Exercise aim
Write out, word for word, each line from the start of the entries through the one holding "left shoulder: (385, 412)"; omit the pictures.

The records

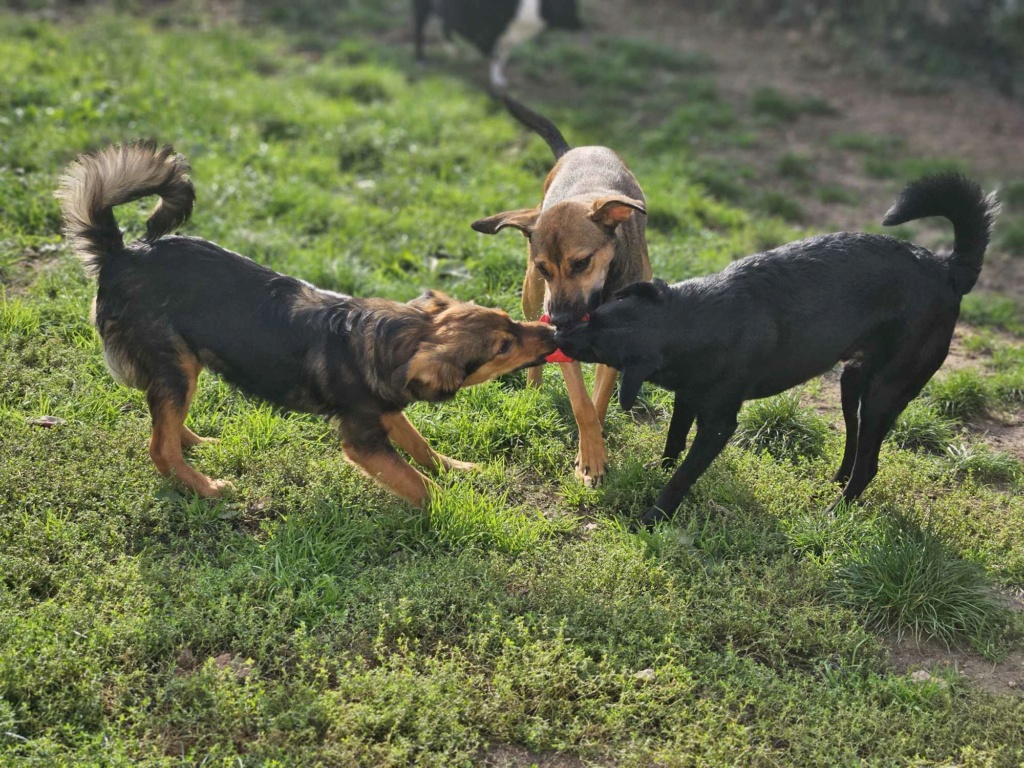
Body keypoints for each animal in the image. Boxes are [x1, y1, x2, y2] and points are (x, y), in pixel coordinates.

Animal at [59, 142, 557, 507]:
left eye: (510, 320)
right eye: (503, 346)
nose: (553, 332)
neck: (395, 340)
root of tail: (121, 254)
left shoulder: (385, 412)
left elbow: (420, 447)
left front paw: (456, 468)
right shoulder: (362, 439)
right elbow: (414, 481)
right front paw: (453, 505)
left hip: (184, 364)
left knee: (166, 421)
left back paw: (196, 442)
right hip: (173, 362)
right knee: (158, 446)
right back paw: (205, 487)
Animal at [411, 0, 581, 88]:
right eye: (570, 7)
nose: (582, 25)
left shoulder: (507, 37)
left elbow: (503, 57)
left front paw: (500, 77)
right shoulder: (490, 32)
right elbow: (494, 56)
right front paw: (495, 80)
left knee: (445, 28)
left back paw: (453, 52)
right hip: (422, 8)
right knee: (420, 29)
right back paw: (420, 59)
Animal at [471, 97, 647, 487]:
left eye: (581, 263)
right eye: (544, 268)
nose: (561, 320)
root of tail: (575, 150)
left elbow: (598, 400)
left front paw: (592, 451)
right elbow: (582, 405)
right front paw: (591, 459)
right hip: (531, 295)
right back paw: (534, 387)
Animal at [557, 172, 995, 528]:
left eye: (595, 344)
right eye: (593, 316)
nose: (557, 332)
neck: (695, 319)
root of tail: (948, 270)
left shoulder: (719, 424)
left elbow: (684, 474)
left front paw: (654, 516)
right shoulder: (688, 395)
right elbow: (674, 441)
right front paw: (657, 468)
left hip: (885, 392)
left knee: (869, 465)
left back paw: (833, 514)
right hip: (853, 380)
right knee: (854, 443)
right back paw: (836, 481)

Expected answer
Body keypoints for each animal in the image. Boxes are [x1, y1, x2, y2] and points are (x, y), in pixel coordinates.

Animal at [59, 142, 557, 507]:
left eye: (510, 320)
right eye: (503, 346)
nose: (553, 332)
neck: (395, 340)
root of tail: (121, 254)
left shoulder: (385, 412)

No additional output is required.